Edge Cases & Failure Modes

  • Island polygons. Contiguity weights produce features with zero neighbors (w.islands), which yield NaN z-scores that propagate through downstream joins. Detect islands via w.islands and fall back to KNN, or attach a domain-justified nearest-neighbor injection — never silently drop them.
  • Zero-inflation. Sparse case data with many zero-count units flattens the variance term and can manufacture spurious coldspots. Use a population-offset rate or smooth small-area estimates before running Gi*, and flag units whose denominator falls below a reliability threshold.
  • Transboundary CRS drift. Multi-jurisdiction studies that span UTM zones or mix State Plane zones introduce distance error at the seams. Reproject every input to one documented CRS and assert a single gdf.crs before building weights; see Coordinate Reference Systems for Public Health.
  • Memory constraints for N > 50k. Dense permutation inference scales poorly past tens of thousands of features.
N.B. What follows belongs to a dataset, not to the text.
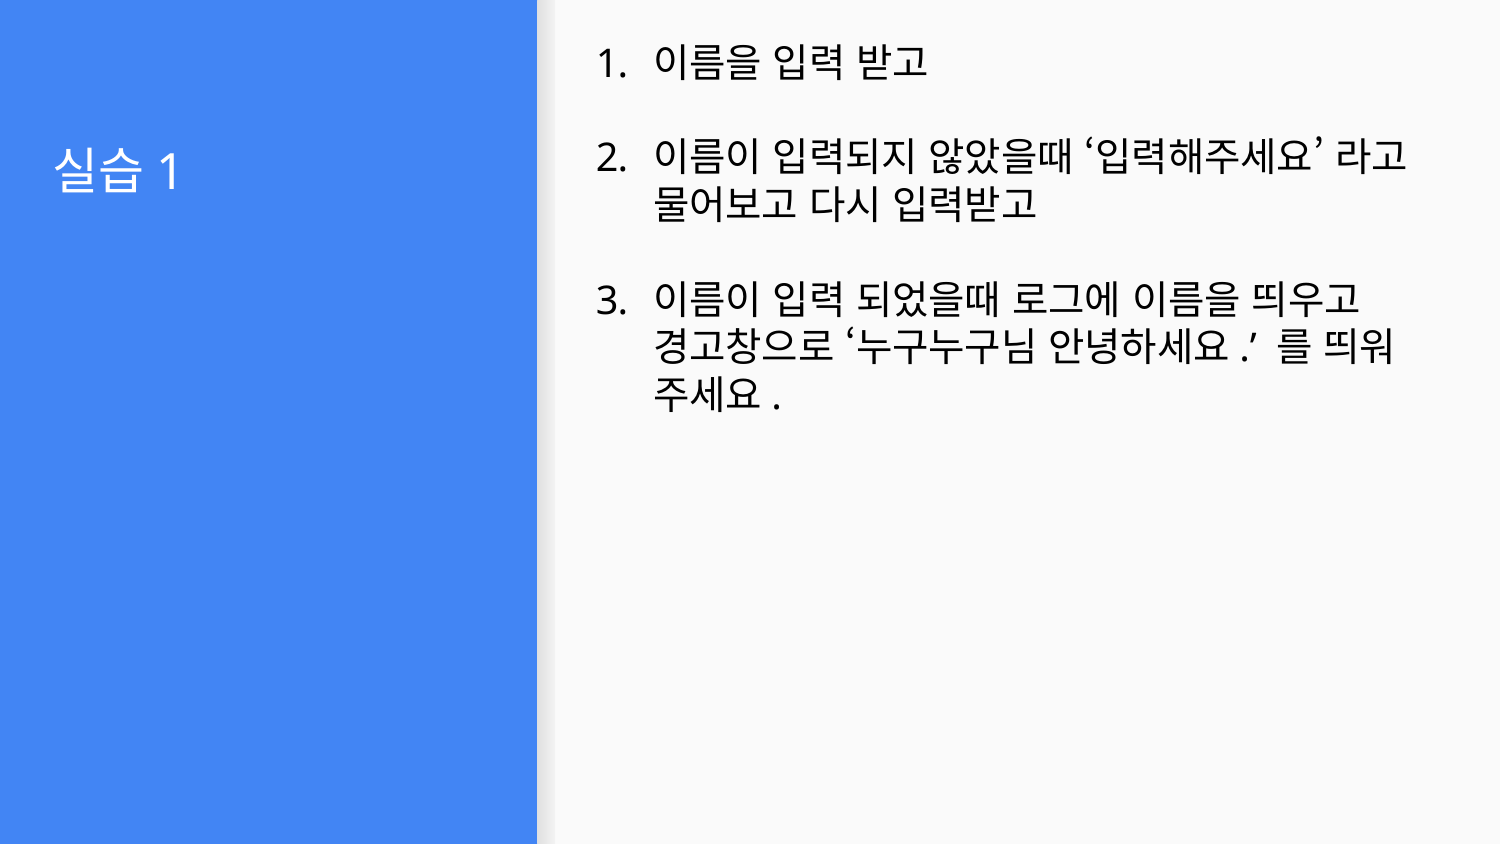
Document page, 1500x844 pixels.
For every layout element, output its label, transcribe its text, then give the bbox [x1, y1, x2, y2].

title 실습1 [37, 58, 498, 216]
text_box 이름을 입력 받고 이름이 입력되지 않았을때 ‘입력해주세요’ 라고 물어보고 다시 입력받고 이름이 입력 되었을때 로그에 이름을 띄우고 경고창으로 ‘누구누구님 안녕하세요.’ 를 띄워 주세요. [563, 22, 1485, 433]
Use sparse weight representations, reduce permutations only after confirming p-value stability, and consider tiling the study area into overlapping panes with a buffer to preserve edge neighborhoods.
  • Edge effects. Features on the study boundary have truncated neighborhoods and biased statistics. Buffer the analysis extent or flag boundary units in execution metadata rather than reporting them as confirmed hotspots.

Compliance & Audit Controls

Federal audit and inter-agency data-sharing protocols require that any published hotspot be reproducible from logged inputs.

  • Deterministic execution. Sort by a stable feature ID before computation and pin the permutation seed, so every rerun reproduces the same z-scores, p-values, and classifications.
  • Configuration logging. Record weights type, k/bandwidth, fdr_alpha, permutation count, seed, CRS EPSG code, temporal window, and aggregation method in a metadata registry. Hash the input geometry file and the configuration block with SHA-256 and attach both hashes to every output.
  • Output schema. Emit explicit, documented columns — gi_z_score, gi_p_raw, gi_p_fdr, gi_significant, gi_cluster_type — alongside the stable ID, and write ISO 19115 lineage metadata (projection, source, processing steps) with the file. Prefer serialization formats covered in Spatial Data Types & Formats so provenance survives interagency handoff.
  • Validation cross-check. When the surveillance program also holds point-level data, cross-validate Gi* areal hotspots against K-Function & Point Pattern Analysis to confirm that detected clustering is not an artifact of population heterogeneity.